At the towering black gates that marked the entrance to the infernal city of Dis, he gained entry by bribing the pulsating mass of eyeballs, antlers and tenacles with several slices of angel food cake. It was home-made, fresh that morning from the bakery counter at Grandma's Kitchen, and Simon had remembered to include several plastic forks and wet wipes in the bag.

The sounds of enthusiastic mastication followed him as he walked a path paved with the crushed hopes of a hundred thousand college students who had honestly believed that they would find work in their chosen fields after graduation.

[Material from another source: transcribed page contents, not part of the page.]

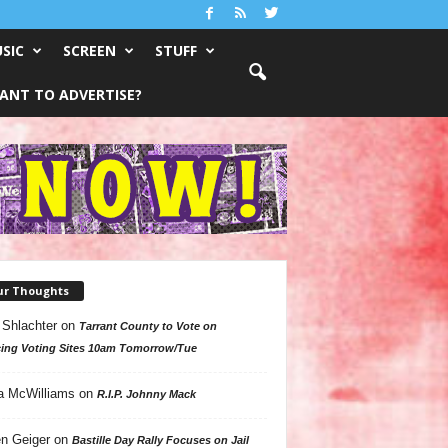
SIC
SCREEN
STUFF
ANT TO ADVERTISE?
ur Thoughts
 Shlachter
on
Tarrant County to Vote on
ing Voting Sites 10am Tomorrow/Tue
a McWilliams
on
R.I.P. Johnny Mack
n Geiger
on
Bastille Day Rally Focuses on Jail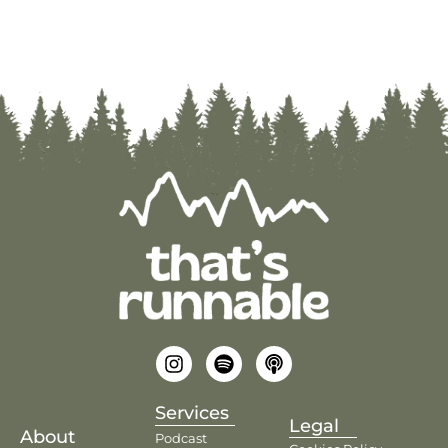
Services
Legal
About
Podcast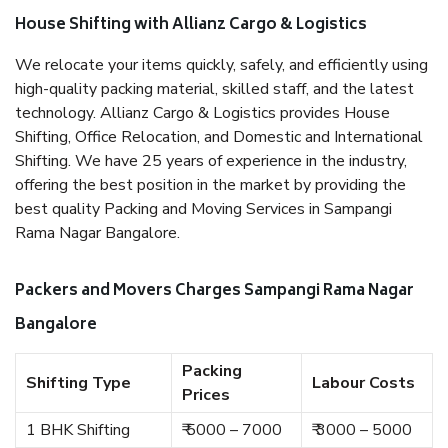
House Shifting with Allianz Cargo & Logistics
We relocate your items quickly, safely, and efficiently using
high-quality packing material, skilled staff, and the latest
technology. Allianz Cargo & Logistics provides House
Shifting, Office Relocation, and Domestic and International
Shifting. We have 25 years of experience in the industry,
offering the best position in the market by providing the
best quality Packing and Moving Services in Sampangi
Rama Nagar Bangalore.
Packers and Movers Charges Sampangi Rama Nagar
Bangalore
Packing
Shifting Type
Labour Costs
Prices
1 BHK Shifting
₹ 5000 – 7000
₹ 3000 – 5000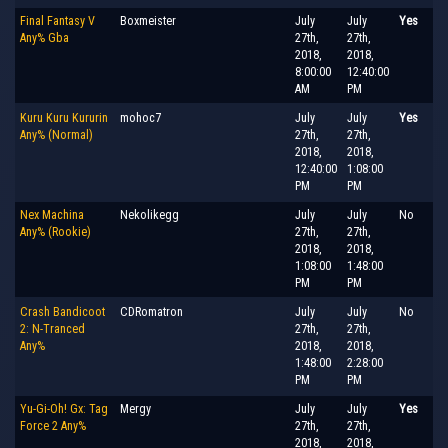
Final Fantasy V
Boxmeister
July
July
Yes
Any% Gba
27th,
27th,
2018,
2018,
8:00:00
12:40:00
AM
PM
Kuru Kuru Kururin
mohoc7
July
July
Yes
Any% (Normal)
27th,
27th,
2018,
2018,
12:40:00
1:08:00
PM
PM
Nex Machina
Nekolikegg
July
July
No
Any% (Rookie)
27th,
27th,
2018,
2018,
1:08:00
1:48:00
PM
PM
Crash Bandicoot
CDRomatron
July
July
No
2: N-Tranced
27th,
27th,
Any%
2018,
2018,
1:48:00
2:28:00
PM
PM
Yu-Gi-Oh! Gx: Tag
Mergy
July
July
Yes
Force 2 Any%
27th,
27th,
2018,
2018,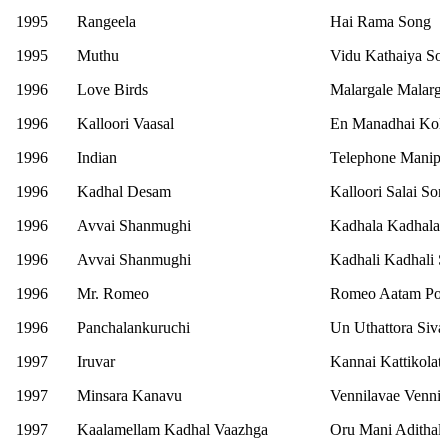
1995
Rangeela
Hai Rama Song
1995
Muthu
Vidu Kathaiya So
1996
Love Birds
Malargale Malarg
1996
Kalloori Vaasal
En Manadhai Koll
1996
Indian
Telephone Manipo
1996
Kadhal Desam
Kalloori Salai Son
1996
Avvai Shanmughi
Kadhala Kadhala 
1996
Avvai Shanmughi
Kadhali Kadhali 
1996
Mr. Romeo
Romeo Aatam Pot
1996
Panchalankuruchi
Un Uthattora Siv
1997
Iruvar
Kannai Kattikolat
1997
Minsara Kanavu
Vennilavae Venni
1997
Kaalamellam Kadhal Vaazhga
Oru Mani Adithal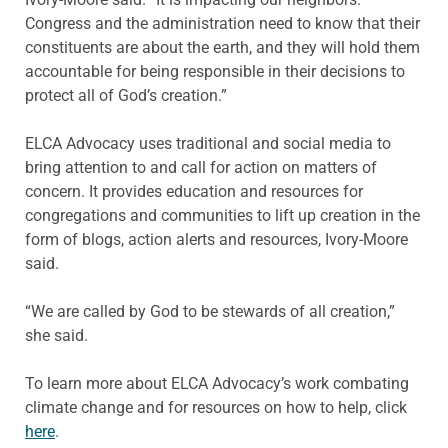
Congress and the administration need to know that their
constituents are about the earth, and they will hold them
accountable for being responsible in their decisions to
protect all of God’s creation.”
ELCA Advocacy uses traditional and social media to
bring attention to and call for action on matters of
concern. It provides education and resources for
congregations and communities to lift up creation in the
form of blogs, action alerts and resources, Ivory-Moore
said.
“We are called by God to be stewards of all creation,”
she said.
To learn more about ELCA Advocacy’s work combating
climate change and for resources on how to help, click
here
.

Their dreams were long since pulverised into a fine sand, but Simon trod lightly anyway.

Satan's throne room was enormous, with a ceiling that was lost in the sulphurous shadows overhead, and walls decorated with skulls arranged in concentric patterns to form larger and still larger skulls. (Years later, an aspiring film director named Christopher Nolan would negotiate the sale of his immortal soul in this very room, and this pattern would eventually inspire him to make Inception. Satan would scream and rage at being denied his share of the box office takings, and a policy was immediately implemented that required all meetings between the Damned and humanity to take place in grey, featureless conference rooms, to prevent a repeat of what the lower orders of Demons referred to as "Nolangate".)

Simon unshouldered his backpack and laid it down on an altar sculpted from coagulated virgin blood. The altar had been one of the artists earlier pieces, and the blood had never quite set properly, so his already-tattered bag aquired a few new reddish-brown stains in the process.

"You need to stop," he told Satan, who lounged in his dreadful throne (it was encrusted with rhinestones and lurid purple plush, and the mere sight of it had been known to send mortals mad from sheer cosmic horror). "It was kind of funny at first, but you're just being annoying now."

"I am sure I don't know what you mean," said Satan, in a tone of voice that implied he knew very well what Simon meant, and was tremendously amused by it. Simon sighed, and pulled the enormous phone from his newly-bloodied backpack.

"I'm not going to sell you my soul," he said, "So you can stop manifesting demonic entities every time I try to text my name or program my number into a cute girl's phone."

Satan laughed. Simon flushed.

"It's not funny!" he snapped. "The last girl I really liked was eaten by a Hellhound right after texting me!"

Satan continued to laugh, the cavernous room shaking with the force of his diabolical mirth. Liquified brimstone leaked from the corners of his eyes, and he wiped at them with one taloned hand.

"You should have seen your face!" he gasped, when he could eventually speak, then, abruptly serious, he shifted forward on his hideous throne. "And I won't stop. I will plague you and every other Simon on your miserable planet for as long as humanity insists on using numerical keypads to form words." He thumped his armrest for emphasis. "The number of the beast is called that for a reason. It is my number, and every time someone in your world types it into their phone, the Hellion Telephonic Network crashes." He stood suddenly, towering over Simon, stamping his cloven hooves in rage. "You are distracting my employees and impeding our great work to steal the souls of mankind, and I will not stand for it!" He sat back. "Now, get out."

"If you don't stop, I'll make you stop," hissed Simon, but Satan was already losing interest.

"People say that to me all the time," he said. "You'll notice I'm still around." He made a dismissive gesture, and Simon was once again alone on the hard-baked earth of Tartarus. Seething with righteous indignation, he made his way through the tumble dyer-cum-portal, and back to Eerie.

That year, the Loyal Order of Corn made some judicious investments in a couple of upcoming toys and games from Japan. Pokemon fever spread quickly around the world, and by the time the little Digimon virtual toys arrived on the scene, the entire Hellion Telephonic Network had to be abandoned.